Task to carry out: Look for "Contoh" in the listing below. Gather each line that contains it.

─── Source material ───

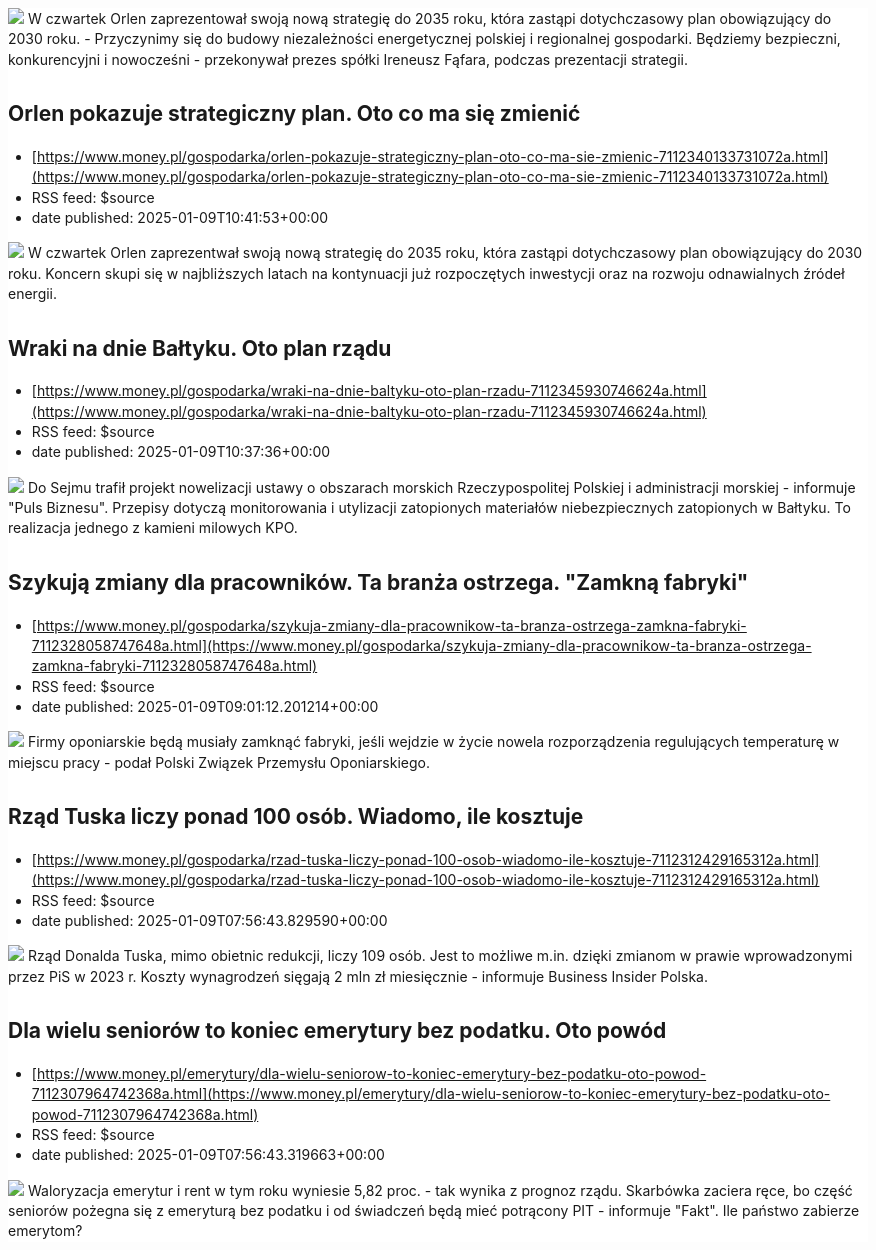 <img src="https://i.wpimg.pl/308x/filerepo.grupawp.pl/api/v1/display/embed/218a0424-5c75-4de4-aa57-fe189bb56690" width="308" /> W czwartek Orlen zaprezentował swoją nową strategię do 2035 roku, która zastąpi dotychczasowy plan obowiązujący do 2030 roku. - Przyczynimy się do budowy niezależności energetycznej polskiej i regionalnej gospodarki. Będziemy bezpieczni, konkurencyjni i nowocześni - przekonywał prezes spółki Ireneusz Fąfara, podczas prezentacji strategii.

## Orlen pokazuje strategiczny plan. Oto co ma się zmienić
 - [https://www.money.pl/gospodarka/orlen-pokazuje-strategiczny-plan-oto-co-ma-sie-zmienic-7112340133731072a.html](https://www.money.pl/gospodarka/orlen-pokazuje-strategiczny-plan-oto-co-ma-sie-zmienic-7112340133731072a.html)
 - RSS feed: $source
 - date published: 2025-01-09T10:41:53+00:00

<img src="https://i.wpimg.pl/308x/filerepo.grupawp.pl/api/v1/display/embed/6c7ef8bd-a47a-4a9a-833a-7f1f74030937" width="308" /> W czwartek Orlen zaprezentwał swoją nową strategię do 2035 roku, która zastąpi dotychczasowy plan obowiązujący do 2030 roku. Koncern skupi się w najbliższych latach na kontynuacji już rozpoczętych inwestycji oraz na rozwoju odnawialnych źródeł energii.

## Wraki na dnie Bałtyku. Oto plan rządu
 - [https://www.money.pl/gospodarka/wraki-na-dnie-baltyku-oto-plan-rzadu-7112345930746624a.html](https://www.money.pl/gospodarka/wraki-na-dnie-baltyku-oto-plan-rzadu-7112345930746624a.html)
 - RSS feed: $source
 - date published: 2025-01-09T10:37:36+00:00

<img src="https://i.wpimg.pl/308x/filerepo.grupawp.pl/api/v1/display/embed/b176c4b1-83e2-49ba-b8d8-9c5f91186f68" width="308" /> Do Sejmu trafił projekt nowelizacji ustawy o obszarach morskich Rzeczypospolitej Polskiej i administracji morskiej - informuje "Puls Biznesu". Przepisy dotyczą monitorowania i utylizacji zatopionych materiałów niebezpiecznych  zatopionych w Bałtyku. To realizacja jednego z kamieni milowych KPO.

## Szykują zmiany dla pracowników. Ta branża ostrzega. "Zamkną fabryki"
 - [https://www.money.pl/gospodarka/szykuja-zmiany-dla-pracownikow-ta-branza-ostrzega-zamkna-fabryki-7112328058747648a.html](https://www.money.pl/gospodarka/szykuja-zmiany-dla-pracownikow-ta-branza-ostrzega-zamkna-fabryki-7112328058747648a.html)
 - RSS feed: $source
 - date published: 2025-01-09T09:01:12.201214+00:00

<img src="https://i.wpimg.pl/308x/filerepo.grupawp.pl/api/v1/display/embed/adee11a2-10ad-41eb-9268-be54769d57ac" width="308" /> Firmy oponiarskie będą musiały zamknąć fabryki, jeśli wejdzie w życie nowela rozporządzenia regulujących temperaturę w miejscu pracy - podał Polski Związek Przemysłu Oponiarskiego.

## Rząd Tuska liczy ponad 100 osób. Wiadomo, ile kosztuje
 - [https://www.money.pl/gospodarka/rzad-tuska-liczy-ponad-100-osob-wiadomo-ile-kosztuje-7112312429165312a.html](https://www.money.pl/gospodarka/rzad-tuska-liczy-ponad-100-osob-wiadomo-ile-kosztuje-7112312429165312a.html)
 - RSS feed: $source
 - date published: 2025-01-09T07:56:43.829590+00:00

<img src="https://i.wpimg.pl/308x/filerepo.grupawp.pl/api/v1/display/embed/3233e961-3d03-4489-b40e-388c18082a1a" width="308" /> Rząd Donalda Tuska, mimo obietnic redukcji, liczy 109 osób. Jest to możliwe m.in. dzięki zmianom  w prawie wprowadzonymi  przez PiS w 2023 r. Koszty wynagrodzeń sięgają 2 mln zł miesięcznie - informuje Business Insider Polska.

## Dla wielu seniorów to koniec emerytury bez podatku. Oto powód
 - [https://www.money.pl/emerytury/dla-wielu-seniorow-to-koniec-emerytury-bez-podatku-oto-powod-7112307964742368a.html](https://www.money.pl/emerytury/dla-wielu-seniorow-to-koniec-emerytury-bez-podatku-oto-powod-7112307964742368a.html)
 - RSS feed: $source
 - date published: 2025-01-09T07:56:43.319663+00:00

<img src="https://i.wpimg.pl/308x/filerepo.grupawp.pl/api/v1/display/embed/4548c98b-774f-4923-93ad-08034ec2fa64" width="308" /> Waloryzacja emerytur i rent w tym roku wyniesie 5,82 proc. - tak wynika z prognoz rządu. Skarbówka zaciera ręce, bo część seniorów pożegna się z emeryturą bez podatku i od świadczeń będą mieć potrącony PIT - informuje "Fakt". Ile państwo zabierze emerytom?
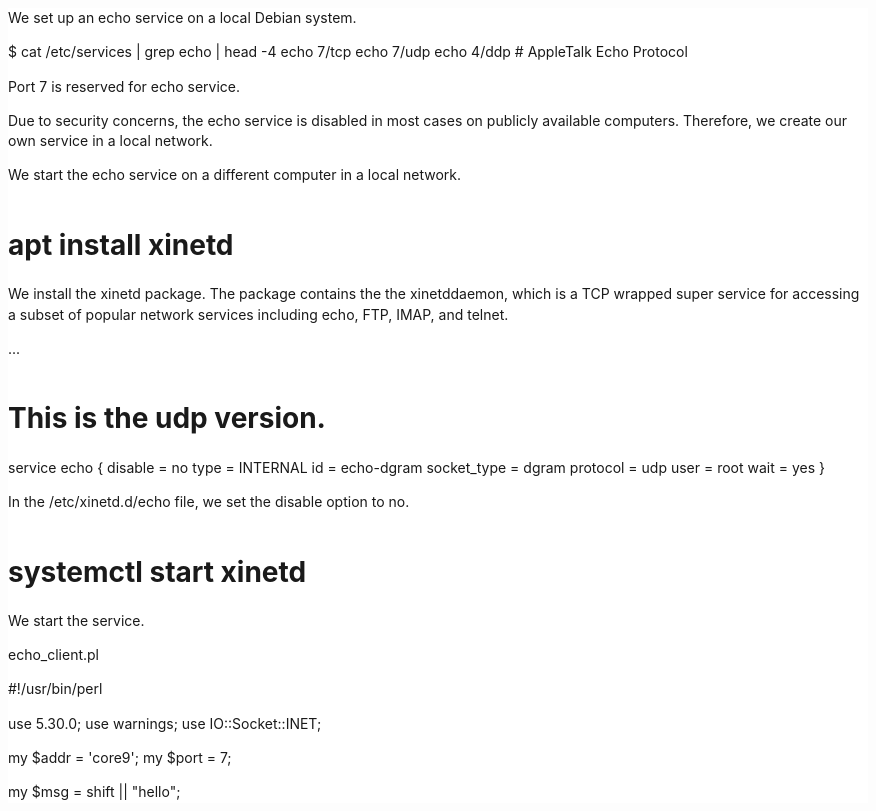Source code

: We set up an echo service on a local Debian system.

$ cat /etc/services | grep echo | head -4
echo            7/tcp
echo            7/udp
echo            4/ddp                   # AppleTalk Echo Protocol

Port 7 is reserved for echo service.

Due to security concerns, the echo service is disabled in most cases on publicly
available computers. Therefore, we create our own service in a local network.

We start the echo service on a different computer in a local network.

# apt install xinetd

We install the xinetd package. The package contains the the 
xinetddaemon, which is a TCP wrapped super service for accessing 
a subset of popular network services including echo, FTP, IMAP, and telnet.

...
# This is the udp version.
service echo
{
        disable         = no
        type            = INTERNAL
        id              = echo-dgram
        socket_type     = dgram
        protocol        = udp
        user            = root
        wait            = yes
}

In the /etc/xinetd.d/echo file, we set the disable
option to no.

# systemctl start xinetd

We start the service.

echo_client.pl
  

#!/usr/bin/perl

use 5.30.0;
use warnings;
use IO::Socket::INET;

my $addr = 'core9';
my $port = 7;

my $msg = shift || "hello";
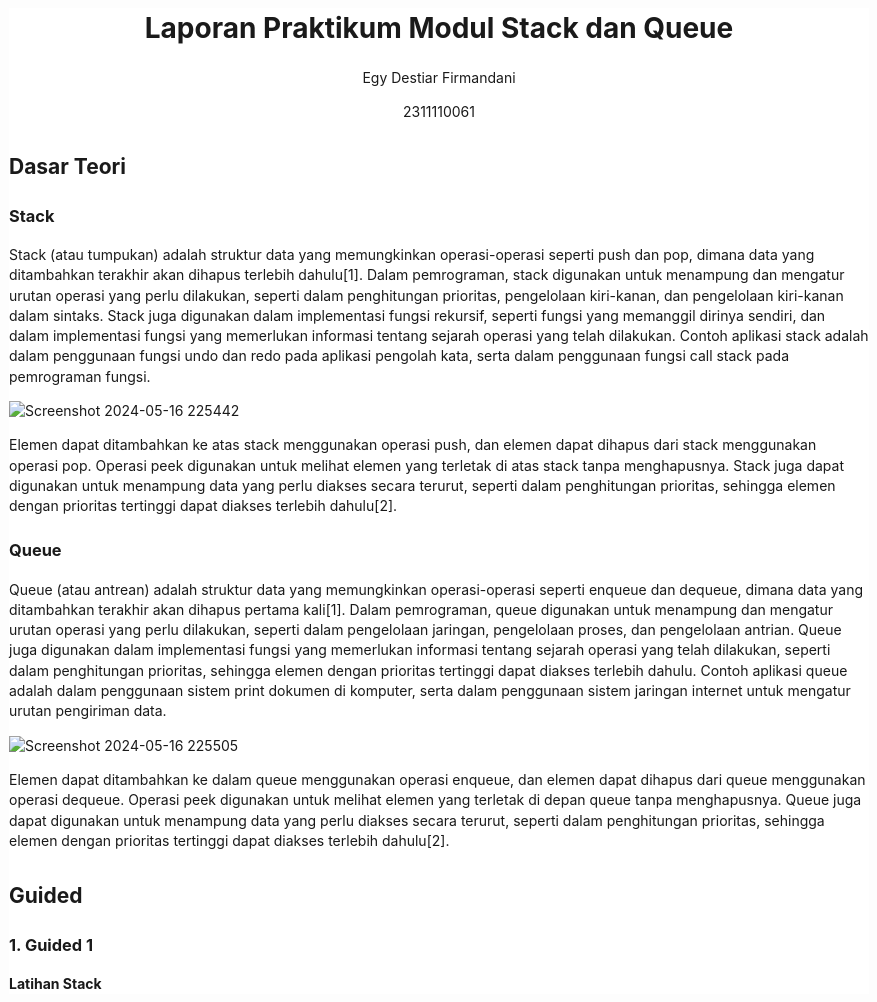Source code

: # <h1 align="center">Laporan Praktikum Modul Stack dan Queue</h1>

<p align="center">Egy Destiar Firmandani</p>
<p align="center">2311110061</p>

## Dasar Teori

### Stack

Stack (atau tumpukan) adalah struktur data yang memungkinkan operasi-operasi seperti push dan pop, dimana data yang ditambahkan terakhir akan dihapus terlebih dahulu[1]. Dalam pemrograman, stack digunakan untuk menampung dan mengatur urutan operasi yang perlu dilakukan, seperti dalam penghitungan prioritas, pengelolaan kiri-kanan, dan pengelolaan kiri-kanan dalam sintaks. Stack juga digunakan dalam implementasi fungsi rekursif, seperti fungsi yang memanggil dirinya sendiri, dan dalam implementasi fungsi yang memerlukan informasi tentang sejarah operasi yang telah dilakukan. Contoh aplikasi stack adalah dalam penggunaan fungsi undo dan redo pada aplikasi pengolah kata, serta dalam penggunaan fungsi call stack pada pemrograman fungsi.

![Screenshot 2024-05-16 225442](https://github.com/egydestf/datstruct-practicum/assets/152776726/e3f8e587-0afa-4fb7-b504-f12571d1bc84)

Elemen dapat ditambahkan ke atas stack menggunakan operasi push, dan elemen dapat dihapus dari stack menggunakan operasi pop. Operasi peek digunakan untuk melihat elemen yang terletak di atas stack tanpa menghapusnya. Stack juga dapat digunakan untuk menampung data yang perlu diakses secara terurut, seperti dalam penghitungan prioritas, sehingga elemen dengan prioritas tertinggi dapat diakses terlebih dahulu[2].

### Queue

Queue (atau antrean) adalah struktur data yang memungkinkan operasi-operasi seperti enqueue dan dequeue, dimana data yang ditambahkan terakhir akan dihapus pertama kali[1]. Dalam pemrograman, queue digunakan untuk menampung dan mengatur urutan operasi yang perlu dilakukan, seperti dalam pengelolaan jaringan, pengelolaan proses, dan pengelolaan antrian. Queue juga digunakan dalam implementasi fungsi yang memerlukan informasi tentang sejarah operasi yang telah dilakukan, seperti dalam penghitungan prioritas, sehingga elemen dengan prioritas tertinggi dapat diakses terlebih dahulu. Contoh aplikasi queue adalah dalam penggunaan sistem print dokumen di komputer, serta dalam penggunaan sistem jaringan internet untuk mengatur urutan pengiriman data.

![Screenshot 2024-05-16 225505](https://github.com/egydestf/datstruct-practicum/assets/152776726/7f866514-41a1-4bf8-a80f-1b235a478e52)

Elemen dapat ditambahkan ke dalam queue menggunakan operasi enqueue, dan elemen dapat dihapus dari queue menggunakan operasi dequeue. Operasi peek digunakan untuk melihat elemen yang terletak di depan queue tanpa menghapusnya. Queue juga dapat digunakan untuk menampung data yang perlu diakses secara terurut, seperti dalam penghitungan prioritas, sehingga elemen dengan prioritas tertinggi dapat diakses terlebih dahulu[2].

## Guided 

### 1. Guided 1
<b>Latihan Stack</b>
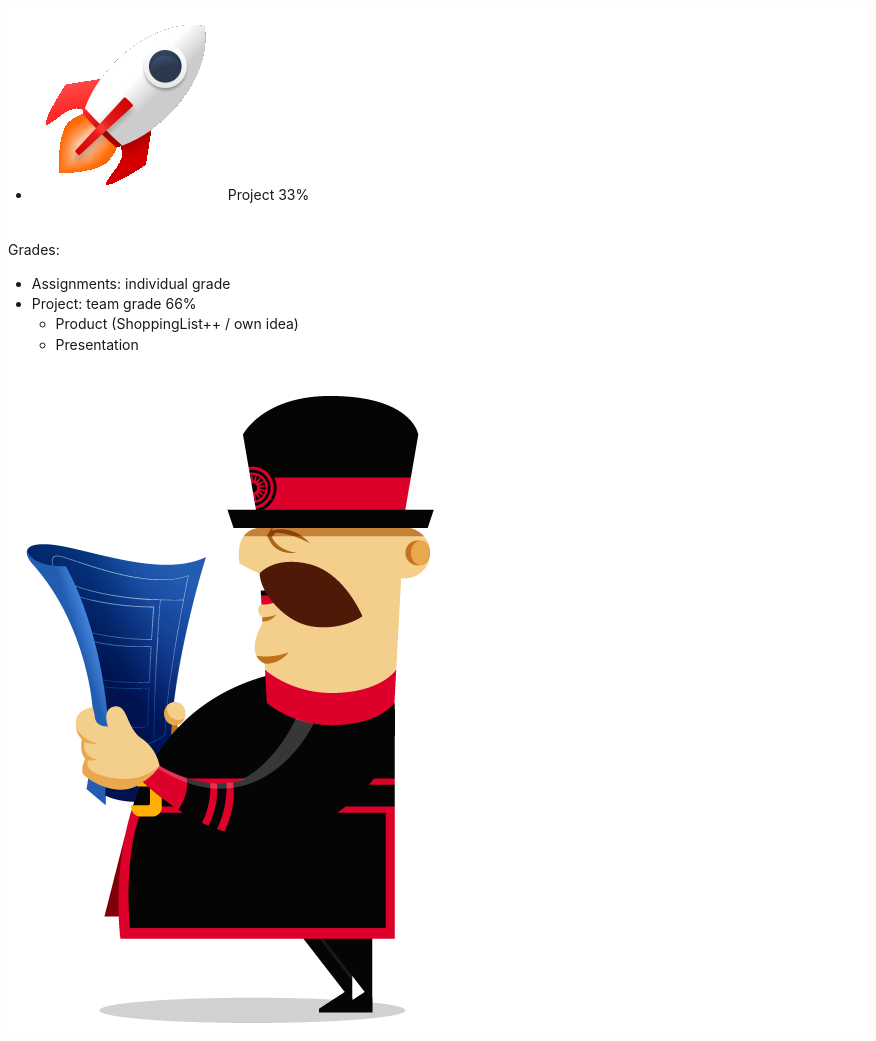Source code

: * ![](./images/rocket-icon.png) Project <span class="red">33%</span>



<br/>Grades:
* Assignments: individual grade
* Project: team grade <span class="red">66%</span>
  * Product (ShoppingList++ / own idea)
  * Presentation



![](images/yeoman-plan-left.png)
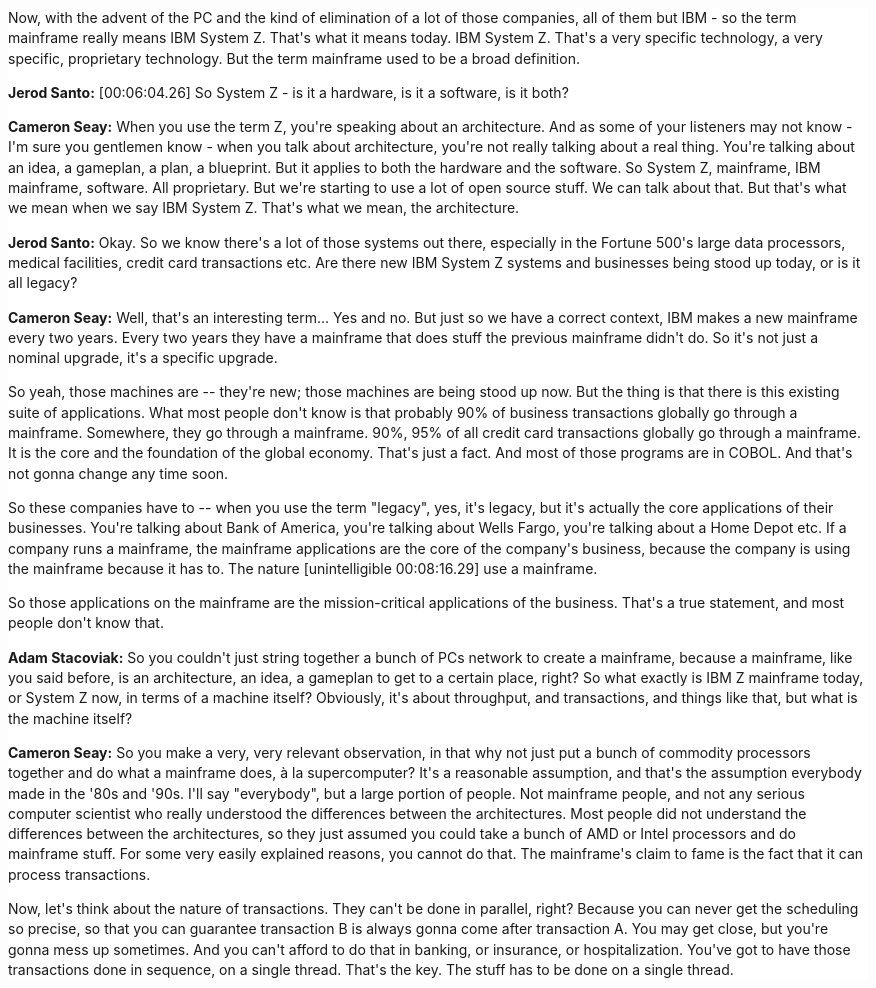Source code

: Now, with the advent of the PC and the kind of elimination of a lot of those companies, all of them but IBM - so the term mainframe really means IBM System Z. That's what it means today. IBM System Z. That's a very specific technology, a very specific, proprietary technology. But the term mainframe used to be a broad definition.

**Jerod Santo:** \[00:06:04.26\] So System Z - is it a hardware, is it a software, is it both?

**Cameron Seay:** When you use the term Z, you're speaking about an architecture. And as some of your listeners may not know - I'm sure you gentlemen know - when you talk about architecture, you're not really talking about a real thing. You're talking about an idea, a gameplan, a plan, a blueprint. But it applies to both the hardware and the software. So System Z, mainframe, IBM mainframe, software. All proprietary. But we're starting to use a lot of open source stuff. We can talk about that. But that's what we mean when we say IBM System Z. That's what we mean, the architecture.

**Jerod Santo:** Okay. So we know there's a lot of those systems out there, especially in the Fortune 500's large data processors, medical facilities, credit card transactions etc. Are there new IBM System Z systems and businesses being stood up today, or is it all legacy?

**Cameron Seay:** Well, that's an interesting term... Yes and no. But just so we have a correct context, IBM makes a new mainframe every two years. Every two years they have a mainframe that does stuff the previous mainframe didn't do. So it's not just a nominal upgrade, it's a specific upgrade.

So yeah, those machines are -- they're new; those machines are being stood up now. But the thing is that there is this existing suite of applications. What most people don't know is that probably 90% of business transactions globally go through a mainframe. Somewhere, they go through a mainframe. 90%, 95% of all credit card transactions globally go through a mainframe. It is the core and the foundation of the global economy. That's just a fact. And most of those programs are in COBOL. And that's not gonna change any time soon.

So these companies have to -- when you use the term "legacy", yes, it's legacy, but it's actually the core applications of their businesses. You're talking about Bank of America, you're talking about Wells Fargo, you're talking about a Home Depot etc. If a company runs a mainframe, the mainframe applications are the core of the company's business, because the company is using the mainframe because it has to. The nature \[unintelligible 00:08:16.29\] use a mainframe.

So those applications on the mainframe are the mission-critical applications of the business. That's a true statement, and most people don't know that.

**Adam Stacoviak:** So you couldn't just string together a bunch of PCs network to create a mainframe, because a mainframe, like you said before, is an architecture, an idea, a gameplan to get to a certain place, right? So what exactly is IBM Z mainframe today, or System Z now, in terms of a machine itself? Obviously, it's about throughput, and transactions, and things like that, but what is the machine itself?

**Cameron Seay:** So you make a very, very relevant observation, in that why not just put a bunch of commodity processors together and do what a mainframe does, à la supercomputer? It's a reasonable assumption, and that's the assumption everybody made in the '80s and '90s. I'll say "everybody", but a large portion of people. Not mainframe people, and not any serious computer scientist who really understood the differences between the architectures. Most people did not understand the differences between the architectures, so they just assumed you could take a bunch of AMD or Intel processors and do mainframe stuff. For some very easily explained reasons, you cannot do that. The mainframe's claim to fame is the fact that it can process transactions.

Now, let's think about the nature of transactions. They can't be done in parallel, right? Because you can never get the scheduling so precise, so that you can guarantee transaction B is always gonna come after transaction A. You may get close, but you're gonna mess up sometimes. And you can't afford to do that in banking, or insurance, or hospitalization. You've got to have those transactions done in sequence, on a single thread. That's the key. The stuff has to be done on a single thread.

───

Exercise answer:
Stack (atau tumpukan) adalah struktur data yang memungkinkan operasi-operasi seperti push dan pop, dimana data yang ditambahkan terakhir akan dihapus terlebih dahulu[1]. Dalam pemrograman, stack digunakan untuk menampung dan mengatur urutan operasi yang perlu dilakukan, seperti dalam penghitungan prioritas, pengelolaan kiri-kanan, dan pengelolaan kiri-kanan dalam sintaks. Stack juga digunakan dalam implementasi fungsi rekursif, seperti fungsi yang memanggil dirinya sendiri, dan dalam implementasi fungsi yang memerlukan informasi tentang sejarah operasi yang telah dilakukan. Contoh aplikasi stack adalah dalam penggunaan fungsi undo dan redo pada aplikasi pengolah kata, serta dalam penggunaan fungsi call stack pada pemrograman fungsi.
Queue (atau antrean) adalah struktur data yang memungkinkan operasi-operasi seperti enqueue dan dequeue, dimana data yang ditambahkan terakhir akan dihapus pertama kali[1]. Dalam pemrograman, queue digunakan untuk menampung dan mengatur urutan operasi yang perlu dilakukan, seperti dalam pengelolaan jaringan, pengelolaan proses, dan pengelolaan antrian. Queue juga digunakan dalam implementasi fungsi yang memerlukan informasi tentang sejarah operasi yang telah dilakukan, seperti dalam penghitungan prioritas, sehingga elemen dengan prioritas tertinggi dapat diakses terlebih dahulu. Contoh aplikasi queue adalah dalam penggunaan sistem print dokumen di komputer, serta dalam penggunaan sistem jaringan internet untuk mengatur urutan pengiriman data.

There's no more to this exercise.